Code § 12955(k).) Defendants’ own memorandum of points and authorities handily
demonstrates this fact, as Defendants’ arguments reference different “material
facts” with respect to different causes of action with wholly disparate
elements. (Compare Memorandum p.15:9-17 [negligence] with p.16:16-25 [Unruh
Act].) In some cases, Defendants neglect to cite evidence or material facts
whatsoever, such as in their negligence argument where Defendants assert,
without citation, that “reimbursement assessments” were issued solely against
Plaintiffs’ unit based on a violation of the property CC&Rs, and
“represent[] a very small fraction of the total repair costs and reserve
deficit.” (Memorandum p. 15:19-21.) “This is the Golden Rule of Summary
Adjudication: if it is not set forth in the separate statement, it does not
exist.” (United Community Church v. Garcin (1991) 231 Cal.App.3d
327, 337 [italics in original].)
A Separate Statement such as this
which fails to specify the facts that are truly germane to each of the many
disparate issues raised by the motion cannot be fairly said to put Plaintiffs
on notice of the material facts at issue, and certainly does not permit this
Court to focus on whether the pertinent facts are truly undisputed. Instead,
both Plaintiffs and the Court are forced to guess which facts are truly
material, without the guidance from Defendants which should have been provided.
The failure to provide a separate statement is, in the Court’s discretion,
grounds for denial of the motion. (Code Civ. Proc. § 437c(b)(1).) Moreover,
appellate precedent has consistently encouraged trial courts to require strict
compliance with the requirements for separate statements. (United Community
Church v. Garcin (1991) 231 Cal.App.3d 327, 335 [superseded by statute on
other grounds]; North Coast Business Park v. Nielsen Construction Co. (1993)
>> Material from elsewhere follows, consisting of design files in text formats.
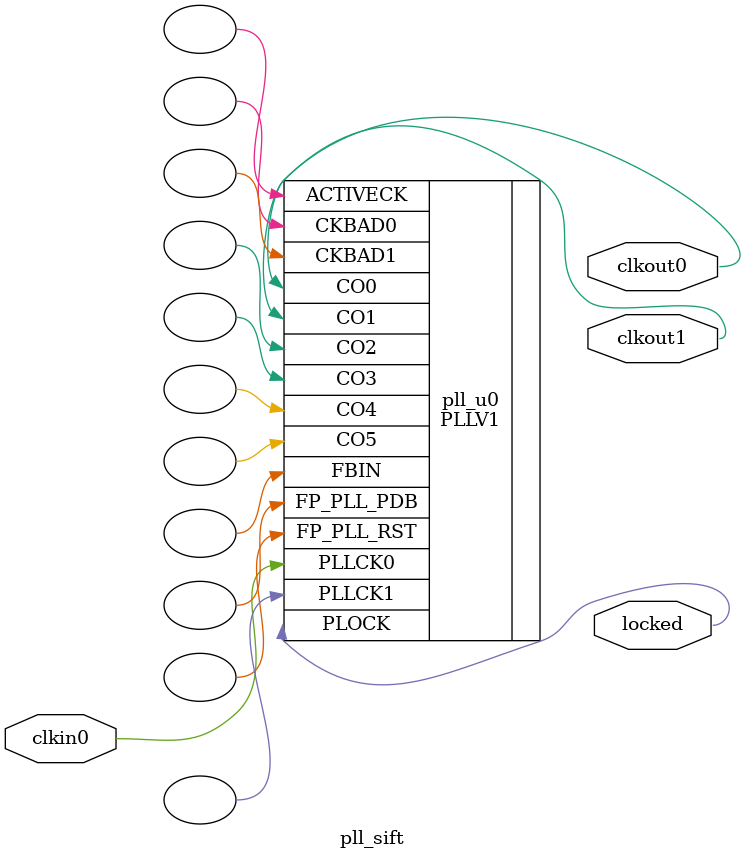
<source format=v>

module pll_sift(
    clkin0,
    clkout0,
    clkout1,
    locked
);

input clkin0;
output clkout0;
output clkout1;
output locked;

PLLV1 #(
        .CFG_SEL_FBPATH (1'b0),
        .pll_sel ("auto"),
        .input_freq ("25.00"),
        .CFG_CKSEL (1'b0),
        .CFG_CK_SWITCH_EN (1'b0),
        .CFG_DIVN (8'b00000000),
        .CFG_DIVM (8'b00100111),
        .CFG_DIVFB (1'b0),
        .CFG_LPF (3'b011),
        .CFG_CPSEL_CR (3'b011),
        .CFG_CPSEL_FN (7'b0100111),
        .CFG_CP_AUTO_ENB (1'b0),
        .CFG_RST_REG_ENB (1'b0),
        .CFG_CALIB_EN (1'b1),
        .CFG_CALIB_RSTN (1'b1),
        .CFG_CALIB_MANUAL (4'b1000),
        .CFG_CALIB_WIN (2'b00),
        .CFG_CALIB_DIV (8'b00011001),
        .CFG_CALIB_16_32U (1'b0),
        .CFG_BP_VDOUT (1'b0),
        .CFG_LKD_MUX (1'b0),
        .CFG_FORCE_LOCK (1'b0),
        .CFG_FLDD (2'b11),
        .CFG_ATEST_EN (1'b0),
        .CFG_DTEST_EN (1'b0),
        .CFG_ATEST_SEL (1'b0),
        .CFG_DTEST_SEL (1'b0),
        .CFG_VCO_INI_SEL (1'b0),
        .CFG_LKD_TOL (1'b0),
        .CFG_LKD_HOLD (1'b0),
        .CFG_VRSEL (2'b01),
        .CFG_BK (4'b0000),
        .CFG_SSEN (1'b0),
        .CFG_SSDIVH (2'b00),
        .CFG_SSDIVL (8'b11111001),
        .CFG_SSRG (2'b01),
        .CFG_PSSEL (6'b000000),
        .CFG_MKEN0 (1'b1),
        .CFG_MKEN1 (1'b1),
        .CFG_MKEN2 (1'b0),
        .CFG_MKEN3 (1'b0),
        .CFG_MKEN4 (1'b0),
        .CFG_MKEN5 (1'b0),
        .CFG_BPS0 (1'b0),
        .CFG_BPS1 (1'b0),
        .CFG_BPS2 (1'b0),
        .CFG_BPS3 (1'b0),
        .CFG_BPS4 (1'b0),
        .CFG_BPS5 (1'b0),
        .CFG_DIVC0 (8'b00001001),
        .CFG_DIVC1 (8'b00100111),
        .CFG_DIVC2 (8'b00001000),
        .CFG_DIVC3 (8'b00001000),
        .CFG_DIVC4 (8'b00001000),
        .CFG_DIVC5 (8'b00001000),
        .CFG_CO0DLY (8'b00000000),
        .CFG_CO1DLY (8'b00000000),
        .CFG_CO2DLY (8'b00000000),
        .CFG_CO3DLY (8'b00000000),
        .CFG_CO4DLY (8'b00000000),
        .CFG_CO5DLY (8'b00000000),
        .CFG_P0SEL (3'b000),
        .CFG_P1SEL (3'b000),
        .CFG_P2SEL (3'b000),
        .CFG_P3SEL (3'b000),
        .CFG_P4SEL (3'b000),
        .CFG_P5SEL (3'b000),
        .CFG_PFBSEL (3'b000),
        .CFG_RSTPLL_SEL (2'b01),
        .CFG_PPDB_SEL (2'b01),
        .CFG_LOCK_GATE (1'b1),
        .CFG_FRAC (3'b000),
        .CFG_FP_EN (1'b0)
)
pll_u0 (
        .PLLCK0 (clkin0),
        .PLLCK1 (),
        .FBIN (),
        .FP_PLL_PDB (),
        .FP_PLL_RST (),
        .ACTIVECK (),
        .CKBAD0 (),
        .CKBAD1 (),
        .CO0 (clkout0),
        .CO1 (clkout1),
        .CO2 (),
        .CO3 (),
        .CO4 (),
        .CO5 (),
        .PLOCK (locked)
);

endmodule

// ============================================================
//                  pll Setting
//
// Warning: This part is read by Fuxi, please don't modify it.
// ============================================================
// Device          : P1P060N0V324C7
// Module          : pll_sift
// IP core         : pll
// IP Version      : 1

// AutoSwitch      : false
// BandWidth       : Medium
// Bypass0         : false
// Bypass1         : false
// Bypass2         : false
// Bypass3         : false
// Bypass4         : false
// Bypass5         : false
// C0              : 9
// C1              : 39
// C2              : 8
// C3              : 8
// C4              : 8
// C5              : 8
// Clkin0Enable    : true
// Clkin1Enable    : false
// ClkinDefault    : 0
// Clkout0UseFrac  : false
// ClkoutNum       : 2
// Delay0          : 0
// Delay1          : 0
// Delay2          : 0
// Delay3          : 0
// Delay4          : 0
// Delay5          : 0
// DelayUnit       : degree
// DeskewMode      : None
// DynPhaseShift0  : false
// DynPhaseShift1  : false
// DynPhaseShift2  : false
// DynPhaseShift3  : false
// DynPhaseShift4  : false
// DynPhaseShift5  : false
// Enable0         : true
// Enable1         : true
// Enable2         : false
// Enable3         : false
// Enable4         : false
// Enable5         : false
// ForceLocked     : false
// GclkCcbEnable   : false
// InputFreq       : 25
// M               : 39
// N               : 0
// Phase0          : 0
// Phase1          : 0
// Phase2          : 0
// Phase3          : 0
// Phase4          : 0
// Phase5          : 0
// PllLocation     : auto
// PortActiveck    : false
// PortCkbad0      : false
// PortCkbad1      : false
// PortLocked      : true
// PowerMode       : always_on
// ResetMode       : ccb
// Simulation Files: 
// SpreadDivH      : 0
// SpreadDivL      : 249
// SpreadEnable    : false
// SpreadRatio     : 1
// Synthesis Files : 
// UseLockGate     : false
// VcoCalibration  : true
// VcoDivide       : 0

</source>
17 Cal.App.4th 22, 30-32.) As the Court of Appeal for the Fourth District has
bluntly stated, “[t]rial courts should not hesitate to deny summary judgment
motions when the moving party fails to draft a compliant separate statement.” (Beltran
v. Hard Rock Hotel Licensing, Inc. (2023) 97 Cal.App.5th 865, 876.) The
Court will heed that exhortation.
Defendants’ Motion for Summary
Adjudication is DENIED.
Moving party to give notice.
IT IS SO ORDERED.
Dated: April 24, 2025 ___________________________________
Theresa
M. Traber
Judge
of the Superior Court
Any party may submit on the
tentative ruling by contacting the courtroom via email at Smcdept47@lacourt.org by no later than 4:00 p.m. the day
before the hearing. All interested parties must be copied on the email. It
should be noted that if you submit on a tentative ruling the court will still
conduct a hearing if any party appears. By submitting on the tentative you
have, in essence, waived your right to be present at the hearing, and you
should be aware that the court may not adopt the tentative, and may issue an
order which modifies the tentative ruling in whole or in part.